Task brief: Locate all lines in the data below that hold "allow" and show them.

(Beginning of Given data)

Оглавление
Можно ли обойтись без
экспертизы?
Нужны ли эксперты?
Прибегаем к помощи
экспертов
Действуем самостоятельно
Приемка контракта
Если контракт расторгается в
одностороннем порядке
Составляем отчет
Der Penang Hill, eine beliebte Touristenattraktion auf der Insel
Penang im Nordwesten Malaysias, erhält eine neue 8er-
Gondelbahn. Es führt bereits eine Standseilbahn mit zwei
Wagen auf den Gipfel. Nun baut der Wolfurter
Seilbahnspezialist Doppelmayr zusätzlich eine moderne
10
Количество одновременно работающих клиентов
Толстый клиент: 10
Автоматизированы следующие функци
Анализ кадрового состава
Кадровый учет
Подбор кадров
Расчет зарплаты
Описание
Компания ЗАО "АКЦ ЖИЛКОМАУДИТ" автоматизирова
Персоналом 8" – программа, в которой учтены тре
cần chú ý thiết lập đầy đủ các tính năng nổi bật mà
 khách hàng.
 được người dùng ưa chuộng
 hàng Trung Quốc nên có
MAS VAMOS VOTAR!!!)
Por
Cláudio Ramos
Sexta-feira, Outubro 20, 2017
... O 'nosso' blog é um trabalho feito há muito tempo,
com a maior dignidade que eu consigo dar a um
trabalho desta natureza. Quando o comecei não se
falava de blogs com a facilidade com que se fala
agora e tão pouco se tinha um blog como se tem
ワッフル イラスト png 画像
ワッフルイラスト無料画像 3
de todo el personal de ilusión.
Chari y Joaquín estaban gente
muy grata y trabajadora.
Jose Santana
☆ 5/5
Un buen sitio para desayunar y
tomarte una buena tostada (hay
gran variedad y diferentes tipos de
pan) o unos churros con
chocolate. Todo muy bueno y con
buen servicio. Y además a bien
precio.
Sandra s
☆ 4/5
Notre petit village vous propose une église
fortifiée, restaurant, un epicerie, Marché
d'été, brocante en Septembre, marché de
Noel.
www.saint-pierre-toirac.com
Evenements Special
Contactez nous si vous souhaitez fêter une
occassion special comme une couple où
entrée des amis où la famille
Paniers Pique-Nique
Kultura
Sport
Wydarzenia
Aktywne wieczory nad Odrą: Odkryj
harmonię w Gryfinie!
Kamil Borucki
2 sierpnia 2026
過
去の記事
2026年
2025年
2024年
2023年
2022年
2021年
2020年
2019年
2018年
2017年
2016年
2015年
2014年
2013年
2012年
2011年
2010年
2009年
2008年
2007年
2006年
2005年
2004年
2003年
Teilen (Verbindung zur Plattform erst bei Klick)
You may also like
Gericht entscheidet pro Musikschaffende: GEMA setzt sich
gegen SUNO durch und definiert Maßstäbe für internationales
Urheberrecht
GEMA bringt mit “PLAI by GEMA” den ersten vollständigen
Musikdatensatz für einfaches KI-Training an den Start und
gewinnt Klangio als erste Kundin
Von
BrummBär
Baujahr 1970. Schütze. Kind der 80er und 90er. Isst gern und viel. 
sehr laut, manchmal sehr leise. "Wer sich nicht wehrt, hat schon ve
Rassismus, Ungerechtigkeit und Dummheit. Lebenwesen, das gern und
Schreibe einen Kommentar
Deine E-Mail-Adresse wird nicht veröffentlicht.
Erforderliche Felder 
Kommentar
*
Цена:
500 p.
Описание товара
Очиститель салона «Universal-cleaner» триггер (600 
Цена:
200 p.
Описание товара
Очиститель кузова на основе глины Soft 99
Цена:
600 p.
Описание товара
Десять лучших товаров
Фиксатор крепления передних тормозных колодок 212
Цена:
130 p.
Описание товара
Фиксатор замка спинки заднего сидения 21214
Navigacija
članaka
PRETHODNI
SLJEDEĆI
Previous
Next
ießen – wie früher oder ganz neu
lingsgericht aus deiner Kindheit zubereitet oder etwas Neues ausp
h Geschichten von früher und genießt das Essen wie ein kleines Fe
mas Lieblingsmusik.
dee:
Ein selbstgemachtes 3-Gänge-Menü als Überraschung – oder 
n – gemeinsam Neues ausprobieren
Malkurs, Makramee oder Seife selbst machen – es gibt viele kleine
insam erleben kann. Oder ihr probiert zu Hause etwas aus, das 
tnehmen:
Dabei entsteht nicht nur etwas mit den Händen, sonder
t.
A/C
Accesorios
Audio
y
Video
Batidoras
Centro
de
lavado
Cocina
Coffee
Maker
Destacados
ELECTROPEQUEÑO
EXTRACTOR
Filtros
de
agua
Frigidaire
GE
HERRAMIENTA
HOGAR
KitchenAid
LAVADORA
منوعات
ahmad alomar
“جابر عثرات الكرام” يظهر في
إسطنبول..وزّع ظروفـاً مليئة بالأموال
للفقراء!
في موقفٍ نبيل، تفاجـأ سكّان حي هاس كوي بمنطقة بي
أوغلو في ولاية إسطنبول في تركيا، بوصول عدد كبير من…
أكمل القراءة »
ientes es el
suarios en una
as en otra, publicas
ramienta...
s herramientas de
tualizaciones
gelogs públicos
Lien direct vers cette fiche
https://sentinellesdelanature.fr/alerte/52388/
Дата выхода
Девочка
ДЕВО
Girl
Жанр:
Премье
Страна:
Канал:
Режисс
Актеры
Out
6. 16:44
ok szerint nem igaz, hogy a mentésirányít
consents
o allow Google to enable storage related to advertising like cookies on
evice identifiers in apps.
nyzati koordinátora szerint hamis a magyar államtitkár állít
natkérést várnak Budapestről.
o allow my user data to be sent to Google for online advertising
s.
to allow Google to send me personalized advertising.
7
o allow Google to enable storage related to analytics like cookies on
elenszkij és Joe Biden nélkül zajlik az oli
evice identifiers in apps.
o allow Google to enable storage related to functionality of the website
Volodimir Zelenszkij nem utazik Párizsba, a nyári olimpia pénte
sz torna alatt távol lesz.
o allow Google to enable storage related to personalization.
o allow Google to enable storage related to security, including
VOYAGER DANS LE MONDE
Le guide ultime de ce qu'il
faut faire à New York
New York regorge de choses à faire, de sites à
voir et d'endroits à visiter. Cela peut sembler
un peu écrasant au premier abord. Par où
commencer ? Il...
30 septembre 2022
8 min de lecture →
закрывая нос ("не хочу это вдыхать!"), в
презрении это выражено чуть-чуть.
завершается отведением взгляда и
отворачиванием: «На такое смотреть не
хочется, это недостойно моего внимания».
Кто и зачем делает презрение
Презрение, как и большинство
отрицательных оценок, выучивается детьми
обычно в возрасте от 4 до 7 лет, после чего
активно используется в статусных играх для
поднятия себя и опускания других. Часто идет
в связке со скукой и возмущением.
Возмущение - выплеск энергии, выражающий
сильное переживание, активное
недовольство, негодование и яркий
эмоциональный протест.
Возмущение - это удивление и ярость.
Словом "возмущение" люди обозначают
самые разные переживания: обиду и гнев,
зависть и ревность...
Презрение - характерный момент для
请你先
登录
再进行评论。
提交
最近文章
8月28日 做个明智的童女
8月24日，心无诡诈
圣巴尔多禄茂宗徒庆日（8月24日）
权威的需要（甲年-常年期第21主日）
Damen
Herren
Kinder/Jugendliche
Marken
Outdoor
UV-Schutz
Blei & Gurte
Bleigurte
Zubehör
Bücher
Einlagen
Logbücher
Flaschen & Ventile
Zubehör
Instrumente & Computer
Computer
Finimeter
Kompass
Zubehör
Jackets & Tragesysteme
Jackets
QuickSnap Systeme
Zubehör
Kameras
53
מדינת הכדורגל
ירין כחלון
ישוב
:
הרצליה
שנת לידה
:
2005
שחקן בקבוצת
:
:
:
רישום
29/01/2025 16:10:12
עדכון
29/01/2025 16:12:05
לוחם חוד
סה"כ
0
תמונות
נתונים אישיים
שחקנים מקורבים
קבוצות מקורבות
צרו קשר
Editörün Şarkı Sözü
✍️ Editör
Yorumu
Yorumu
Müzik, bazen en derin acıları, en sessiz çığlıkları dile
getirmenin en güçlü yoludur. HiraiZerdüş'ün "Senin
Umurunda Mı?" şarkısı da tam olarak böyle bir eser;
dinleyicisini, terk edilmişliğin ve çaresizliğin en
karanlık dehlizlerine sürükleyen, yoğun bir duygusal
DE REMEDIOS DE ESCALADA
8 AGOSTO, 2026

(End of Given data)

Solution:
o allow Google to enable storage related to advertising like cookies on
o allow my user data to be sent to Google for online advertising
to allow Google to send me personalized advertising.
o allow Google to enable storage related to analytics like cookies on
o allow Google to enable storage related to functionality of the website
o allow Google to enable storage related to personalization.
o allow Google to enable storage related to security, including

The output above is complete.